Quid aussi de l’initiative du plan d’autonomie qui date de 2007 ? «Depuis qu’il a été proposé, ce projet est toujours d’actualité. Les pays amis, et autres, continuent d’y réagir et de le soutenir. Il ne faut pas oublier non plus que, pour le moment, seul le Maroc a pu mettre sur la table des négociations une proposition crédible et sérieuse. Et même si le projet arrivait à s’essouffler, ce qui ne risque pas d’arriver, le Maroc passerait de la position active à la position passive, d’émetteur de proposition au statut de récepteur. Il peut toujours réagir à toute proposition adverse et s’y adapter, si une telle proposition existe, bien sûr», analyse cet universitaire.
Que faire alors ? Et comment faire ? Globalement, le Maroc peut adopter une stratégie à deux axes : une mobilisation interne pour refléter l’image d’un pays fort du consensus national sur la question. Le deuxième axe étant de renforcer ses liens diplomatiques avec ses alliés traditionnels et en créer d’autres. «Ses alliés ont toujours été là pour le soutenir. Pour cela, il peut même renforcer ses liens avec les pays du Golfe, principalement l’Arabie Saoudite et les Émirats Arabes Unis qui ont une certaine influence sur la décision américaine ou, du moins, une facilité d’écoute auprès des locataires de la Maison Blanche», note cet universitaire.

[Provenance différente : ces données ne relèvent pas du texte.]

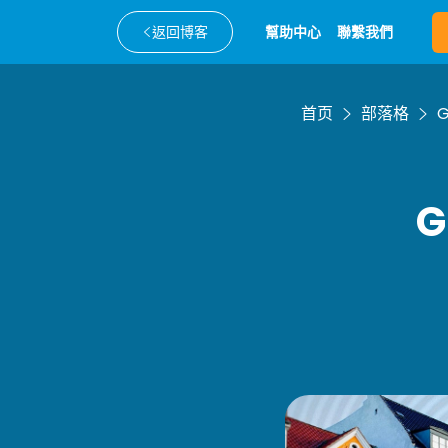
返回博客
幫助中心
聯繫我們
首页
部落格
G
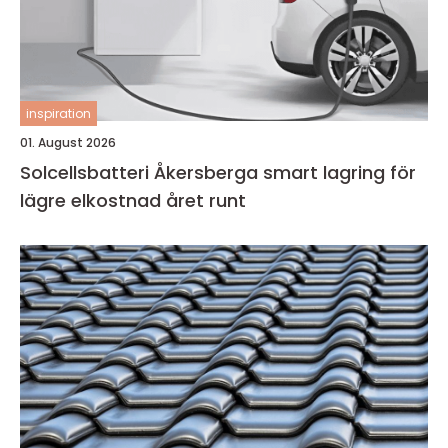
inspiration
01. August 2026
Solcellsbatteri Åkersberga smart lagring för
lägre elkostnad året runt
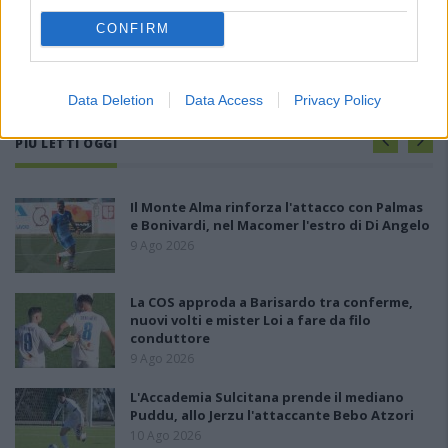
CONFIRM
Data Deletion
Data Access
Privacy Policy
PIÙ LETTI OGGI
Il Monte Alma rinforza l'attacco con Palmas
e Bonivardi, nel Macomer l'estro di Di Angelo
9 Ago 2026
La COS approda a Barisardo tra conferme,
nuovi volti e mister Loi a fare da filo
conduttore
9 Ago 2026
L'Accademia Sulcitana prende il mediano
Puddu, allo Jerzu l'attaccante Bebo Atzori
10 Ago 2026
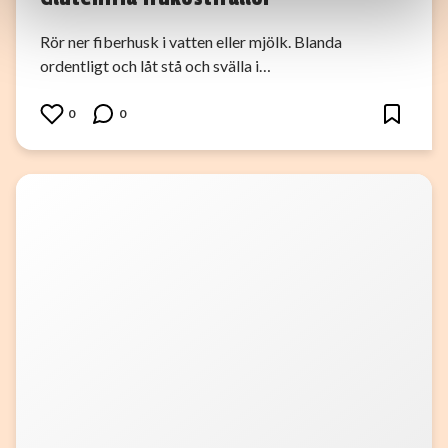
information som du har tillhandahållit eller som de har
Rör ner fiberhusk i vatten eller mjölk. Blanda
samlat in när du har använt deras tjänster.
ordentligt och låt stå och svälla i…
0
0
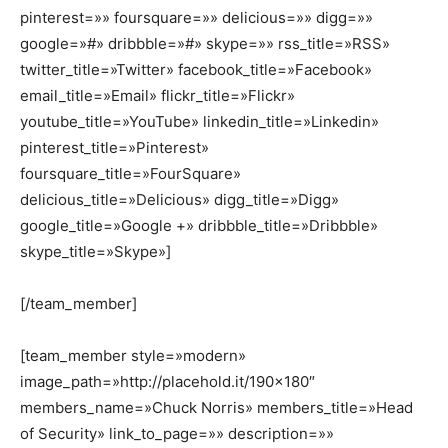
pinterest=»» foursquare=»» delicious=»» digg=»»
google=»#» dribbble=»#» skype=»» rss_title=»RSS»
twitter_title=»Twitter» facebook_title=»Facebook»
email_title=»Email» flickr_title=»Flickr»
youtube_title=»YouTube» linkedin_title=»Linkedin»
pinterest_title=»Pinterest»
foursquare_title=»FourSquare»
delicious_title=»Delicious» digg_title=»Digg»
google_title=»Google +» dribbble_title=»Dribbble»
skype_title=»Skype»]
[/team_member]
[team_member style=»modern»
image_path=»http://placehold.it/190×180″
members_name=»Chuck Norris» members_title=»Head
of Security» link_to_page=»» description=»»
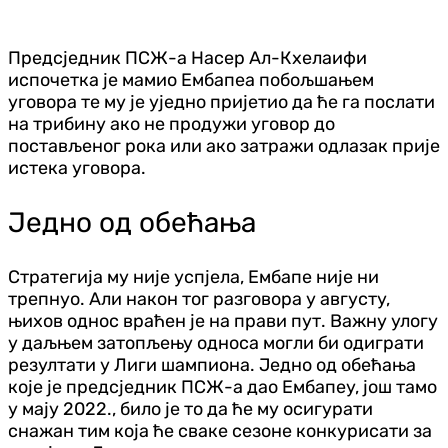
Предсједник ПСЖ-а Насер Ал-Кхелаифи
испочетка је мамио
Ембапеа
побољшањем
уговора те му је уједно пријетио да ће га послати
на трибину ако не продужи уговор до
постављеног рока или ако затражи одлазак прије
истека уговора.
Једно од обећања
Стратегија му није успјела,
Ембапе
није ни
трепнуо. Али након тог разговора у августу,
њихов однос враћен је на прави пут. Важну улогу
у даљњем затопљењу односа могли би одиграти
резултати у Лиги шампиона. Једно од обећања
које је предсједник ПСЖ-а дао
Ембапеу
, још тамо
у мају 2022., било је то да ће му осигурати
снажан тим која ће сваке сезоне конкурисати за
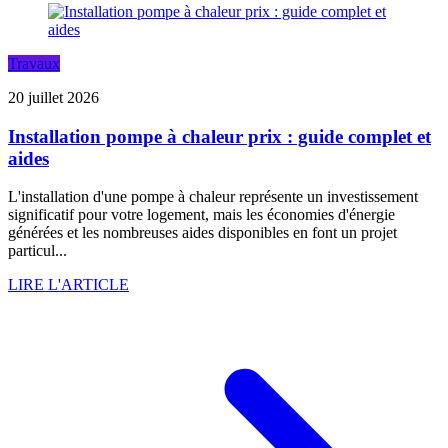
Travaux
20 juillet 2026
Installation pompe à chaleur prix : guide complet et
aides
L'installation d'une pompe à chaleur représente un investissement
significatif pour votre logement, mais les économies d'énergie
générées et les nombreuses aides disponibles en font un projet
particul...
LIRE L'ARTICLE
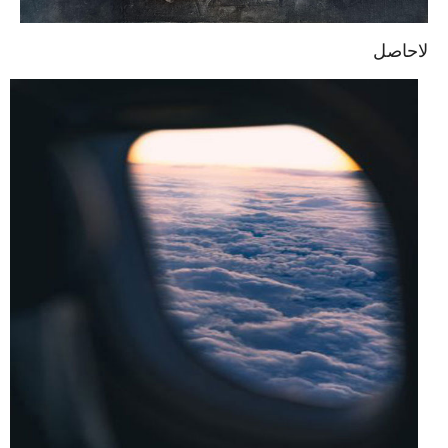
لاحاصل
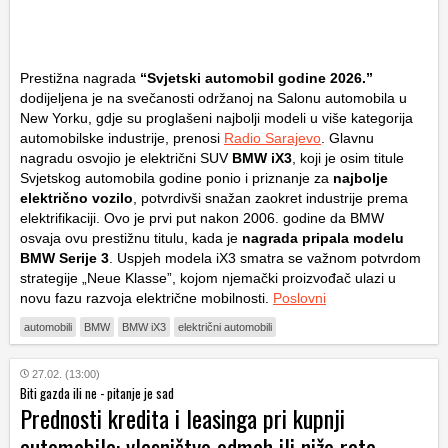
Prestižna nagrada
“Svjetski automobil godine 2026.”
dodijeljena je na svečanosti održanoj na Salonu automobila u
New Yorku, gdje su proglašeni najbolji modeli u više kategorija
automobilske industrije, prenosi
Radio Sarajevo
. Glavnu
nagradu osvojio je električni SUV
BMW iX3
, koji je osim titule
Svjetskog automobila godine ponio i priznanje za
najbolje
električno vozilo
, potvrdivši snažan zaokret industrije prema
elektrifikaciji. Ovo je prvi put nakon 2006. godine da BMW
osvaja ovu prestižnu titulu, kada je
nagrada pripala modelu
BMW Serije 3
. Uspjeh modela iX3 smatra se važnom potvrdom
strategije „Neue Klasse”, kojom njemački proizvođač ulazi u
novu fazu razvoja električne mobilnosti.
Poslovni
automobili
BMW
BMW iX3
električni automobili
27.02. (13:00)
Biti gazda ili ne - pitanje je sad
Prednosti kredita i leasinga pri kupnji
automobila: vlasništvo odmah ili niže rate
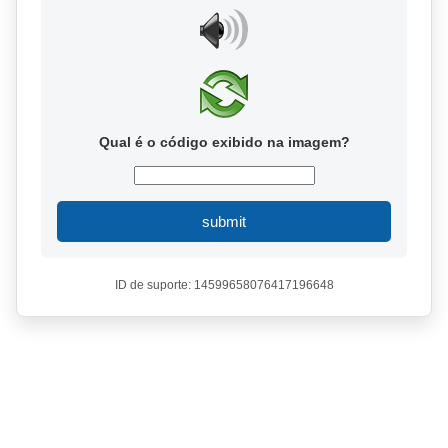
Qual é o código exibido na imagem?
submit
ID de suporte: 14599658076417196648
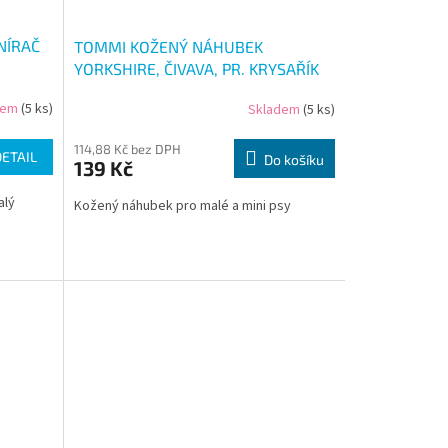
NÍRAČ
TOMMI KOŽENÝ NÁHUBEK
YORKSHIRE, ČIVAVA, PR. KRYSAŘÍK
dem
(5 ks)
Skladem
(5 ks)
114,88 Kč bez DPH
DETAIL
Do košíku
139 Kč
alý
Kožený náhubek pro malé a mini psy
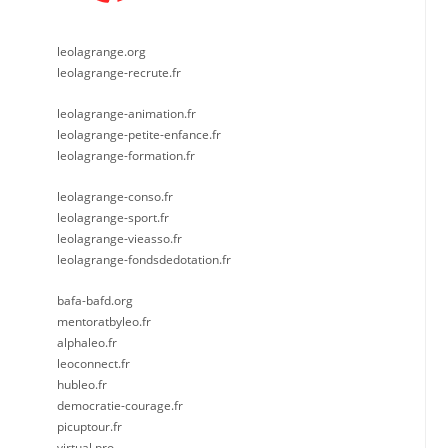
leolagrange.org
leolagrange-recrute.fr
leolagrange-animation.fr
leolagrange-petite-enfance.fr
leolagrange-formation.fr
leolagrange-conso.fr
leolagrange-sport.fr
leolagrange-vieasso.fr
leolagrange-fondsdedotation.fr
bafa-bafd.org
mentoratbyleo.fr
alphaleo.fr
leoconnect.fr
hubleo.fr
democratie-courage.fr
picuptour.fr
virtual.pro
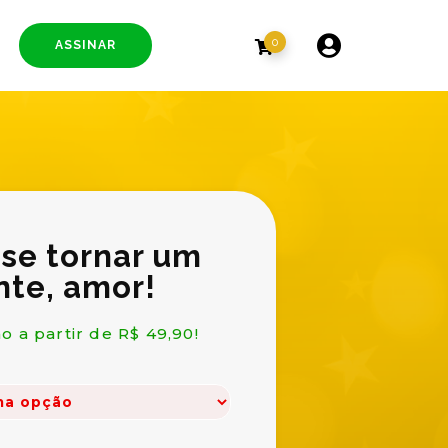
0
ASSINAR
 se tornar um
nte, amor!
o a partir de R$ 49,90!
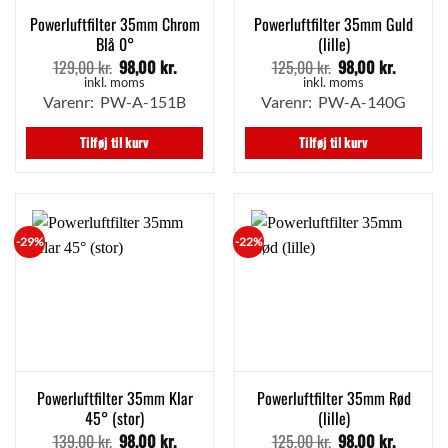
Powerluftfilter 35mm Chrom
Powerluftfilter 35mm Guld
Blå 0°
(lille)
129,00
kr.
98,00
kr.
125,00
kr.
98,00
kr.
Den
Den
Den
Den
oprindelige
aktuelle
oprindelige
aktuell
inkl. moms
inkl. moms
pris
pris
pris
pris
Varenr: PW-A-151B
Varenr: PW-A-140G
var:
er:
var:
er:
129,00 kr..
98,00 kr..
125,00 kr..
98,00 kr
Tilføj til kurv
Tilføj til kurv
-29%
-22%
Powerluftfilter 35mm Klar
Powerluftfilter 35mm Rød
45° (stor)
(lille)
139,00
kr.
98,00
kr.
125,00
kr.
98,00
kr.
Den
Den
Den
Den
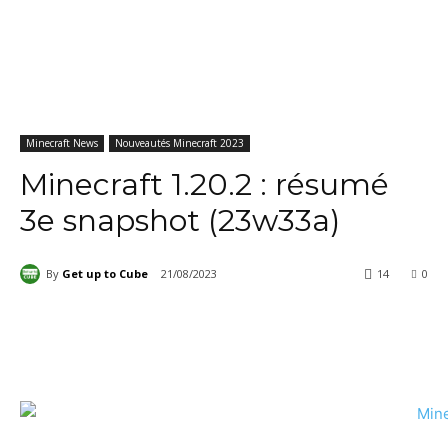
Minecraft News
Nouveautés Minecraft 2023
Minecraft 1.20.2 : résumé
3e snapshot (23w33a)
By
Get up to Cube
21/08/2023
14
0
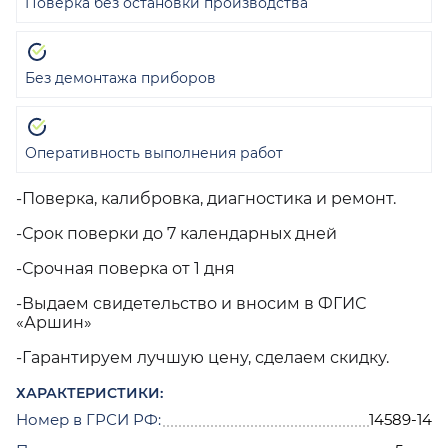
Поверка без остановки производства
Без демонтажа приборов
Оперативность выполнения работ
-Поверка, калибровка, диагностика и ремонт.
-Срок поверки до 7 календарных дней
-Срочная поверка от 1 дня
-Выдаем свидетельство и вносим в ФГИС
«Аршин»
-Гарантируем лучшую цену, сделаем скидку.
ХАРАКТЕРИСТИКИ:
Номер в ГРСИ РФ:
14589-14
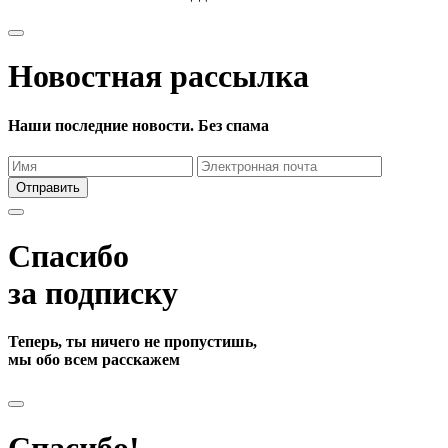
Новостная рассылка
Наши последние новости. Без спама
Отправить
Спасибо
за подписку
Теперь, ты ничего не пропустишь,
мы обо всем расскажем
Спасибо!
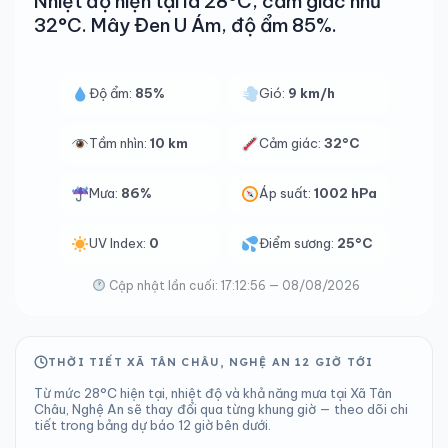
Nhiệt độ hiện tại là 28°C, cảm giác như
32°C. Mây Đen U Ám, độ ẩm 85%.
Độ ẩm:
85%
Gió:
9 km/h
Tầm nhìn:
10 km
Cảm giác:
32°C
Mưa:
86%
Áp suất:
1002 hPa
UV Index:
0
Điểm sương:
25°C
Cập nhật lần cuối: 17:12:56 — 08/08/2026
THỜI TIẾT XÃ TÂN CHÂU, NGHỆ AN 12 GIỜ TỚI
Từ mức 28°C hiện tại, nhiệt độ và khả năng mưa tại Xã Tân
Châu, Nghệ An sẽ thay đổi qua từng khung giờ — theo dõi chi
tiết trong bảng dự báo 12 giờ bên dưới.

Cela dit, le Maroc doit également adopter une politique active au niveau international, c’est-à-dire être présent même dans les rencontres et conférences où les acteurs gouvernementaux ne sont pas admis. En d’autres termes, s’assurer une présence, par ses experts, aux rencontres et forums et autres congrès internationaux d’ONG, d’experts et d’acteurs de différents domaines. Sur le terrain et pour endiguer les provocations, il faut appliquer strictement la loi. Il faut que l’État de droit pèse de tout son poids pour sanctionner les agitateurs et garantir réparation aux lésés.
A terme, la mise en œuvre de la régionalisation avancée est un moyen pour contrer les tensions et manœuvres de déstabilisation dans les provinces du Sud. Sur ce point, le Conseil économique et social planche déjà sur un modèle de développement local spécifique. Il faut juste que les partis politiques suivent ce choix en présentant des élites et cadres capables de donner corps à ce processus. C’est que, soutient l’universitaire Tarik Tlaty, la mise en place de la régionalisation est avant tout une question de mise à niveau des partis, de la démocratie interne au sein de ces formations et, de manière générale, de la refonte du système partisan.